Again these are only my opinions and from my observations everybody I have seen in court representing themselves did not know the rules and incriminated themselves.
What I did for my first couple cases was found a paralegal that was willing to help me to prepare to represent myself. It was cheaper than hiring them to fully represent me, but was invaluable in knowing what tactic was best for the situation. Many lawyers and paralegals may not want to help you do this, but call around until you find one that will.
And of course you always have the option of hiring a lawyer or paralegal outright to represent you, because they at least know the rules of the game. However make sure you find one that has a record of actually winning!!!
For me, a heart-felt apology would go a long way to determine if someone got a ticket or a warning. If I felt that they wouldn't repeat whatever it was due to my having brought it to their attention then I didn't feel the need to write a ticket but if I was met with poor attitude or a denial of the activity then I would simply let the courts decide.
This is also true, and it does happen because people do not understand how courts work.

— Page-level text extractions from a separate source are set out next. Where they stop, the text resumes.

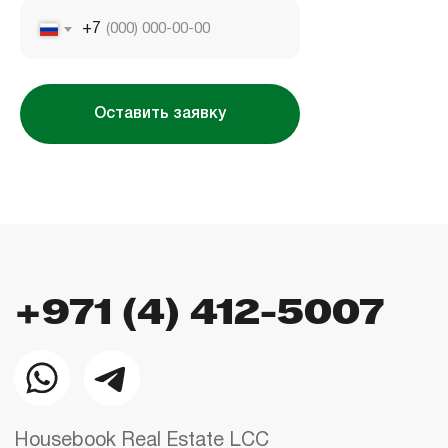
+7
Оставить заявку
Использование сайта означает согласие
с
пользовательским соглашением
,
правилами
использования cookies
и
политикой
конфиденциальности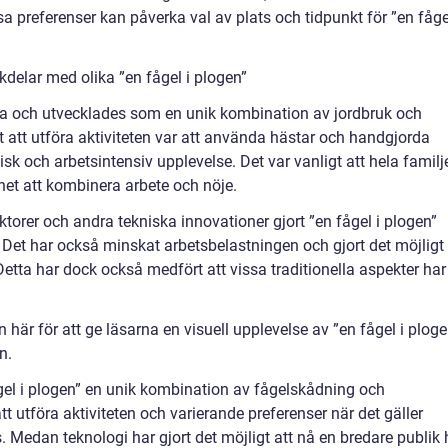
 preferenser kan påverka val av plats och tidpunkt för ”en fågel
delar med olika ”en fågel i plogen”
oria och utvecklades som en unik kombination av jordbruk och
et att utföra aktiviteten var att använda hästar och handgjorda
ysisk och arbetsintensiv upplevelse. Det var vanligt att hela familj
het att kombinera arbete och nöje.
torer och andra tekniska innovationer gjort ”en fågel i plogen”
. Det har också minskat arbetsbelastningen och gjort det möjligt 
Detta har dock också medfört att vissa traditionella aspekter har
 här för att ge läsarna en visuell upplevelse av ”en fågel i ploge
n.
el i plogen” en unik kombination av fågelskådning och
att utföra aktiviteten och varierande preferenser när det gäller
 Medan teknologi har gjort det möjligt att nå en bredare publik 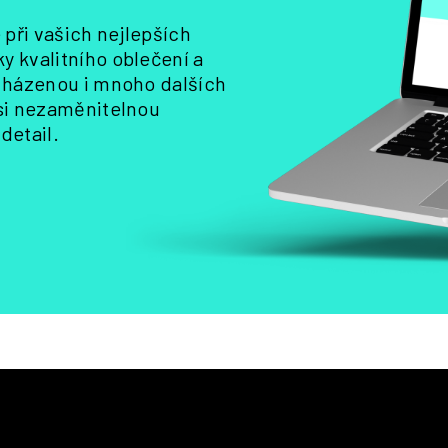
y
při vašich nejlepších
v
y kvalitního oblečení a
ý
, házenou i mnoho dalších
p
i
 si nezaměnitelnou
s
detail.
u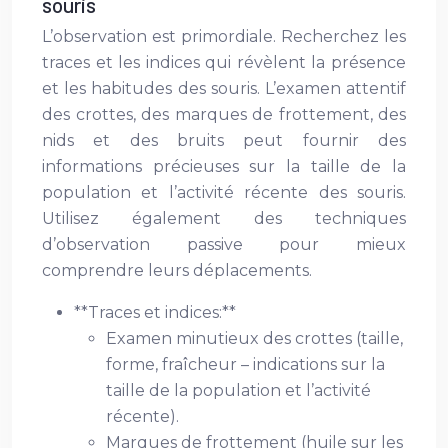
souris
L’observation est primordiale. Recherchez les
traces et les indices qui révèlent la présence
et les habitudes des souris. L’examen attentif
des crottes, des marques de frottement, des
nids et des bruits peut fournir des
informations précieuses sur la taille de la
population et l’activité récente des souris.
Utilisez également des techniques
d’observation passive pour mieux
comprendre leurs déplacements.
**Traces et indices:**
Examen minutieux des crottes (taille,
forme, fraîcheur – indications sur la
taille de la population et l’activité
récente).
Marques de frottement (huile sur les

Example: I was in court and watched two separate people drive the nail into their own coffins. The first got on the witness stand and admitted he was speeding, but he said it was "bulls***" because he was going down a hill and should be let off. (Most people did a facepalm.) The second, who was ticketed as a result of a collision, got on the witness stand and basically made the Prosecutor's case out for them. At a T-junction, trying to make a left turn, she pulled out and blocked the eastbound lanes waiting for the westbound lanes to clear... and got broadsided. She tried to argue that the Prosecutor, cops and everyone else in the court had it all wrong, and that what she did was perfectly legal. So yes, there is some validity to your statement about not testifying, unless you know what you're doing.jsherk wrote:Again these are only my opinions and from my observations everybody I have seen in court representing themselves did not know the rules and incriminated themselves.
I have occasionally used paralegals. *GASP* Usually I just deal with it myself but sometimes getting a pro involved is a good idea. Anyway, as far as a record of winning goes, the best thing to do is spend some time talking to them. Do they take you seriously? Do they spend time explaining stuff and listening to you? Are they professional, or do they come across like used car salesmen? Do they just tell you stuff because they think you want to hear it, or are they genuine? I recommend people look for three things: Professionalism, honesty, and attention to detail. I'm not aware where you can get a win-loss record, but those are your best indicators.jsherk wrote:And of course you always have the option of hiring a lawyer or paralegal outright to represent you, because they at least know the rules of the game. However make sure you find one that has a record of actually winning!!!